* **AIM OF THE TASK**
Please reproduce all the data exactly as written and omit the pictures.

=== Section Start ===

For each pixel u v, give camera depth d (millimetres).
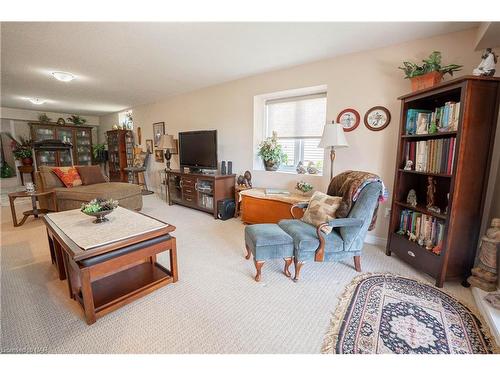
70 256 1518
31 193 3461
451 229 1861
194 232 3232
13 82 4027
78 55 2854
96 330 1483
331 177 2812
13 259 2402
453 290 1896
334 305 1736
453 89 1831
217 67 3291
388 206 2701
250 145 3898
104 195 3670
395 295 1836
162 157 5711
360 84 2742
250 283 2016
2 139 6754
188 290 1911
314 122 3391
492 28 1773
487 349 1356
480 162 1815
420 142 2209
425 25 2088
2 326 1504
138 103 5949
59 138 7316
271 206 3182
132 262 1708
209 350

=== Section End ===

* **ANSWER TO THIS PROBLEM**
For each pixel u v, give camera depth d (millimetres).
70 256 1518
31 193 3461
451 229 1861
194 232 3232
13 82 4027
78 55 2854
96 330 1483
331 177 2812
13 259 2402
453 290 1896
334 305 1736
453 89 1831
217 67 3291
388 206 2701
250 145 3898
104 195 3670
395 295 1836
162 157 5711
360 84 2742
250 283 2016
2 139 6754
188 290 1911
314 122 3391
492 28 1773
487 349 1356
480 162 1815
420 142 2209
425 25 2088
2 326 1504
138 103 5949
59 138 7316
271 206 3182
132 262 1708
209 350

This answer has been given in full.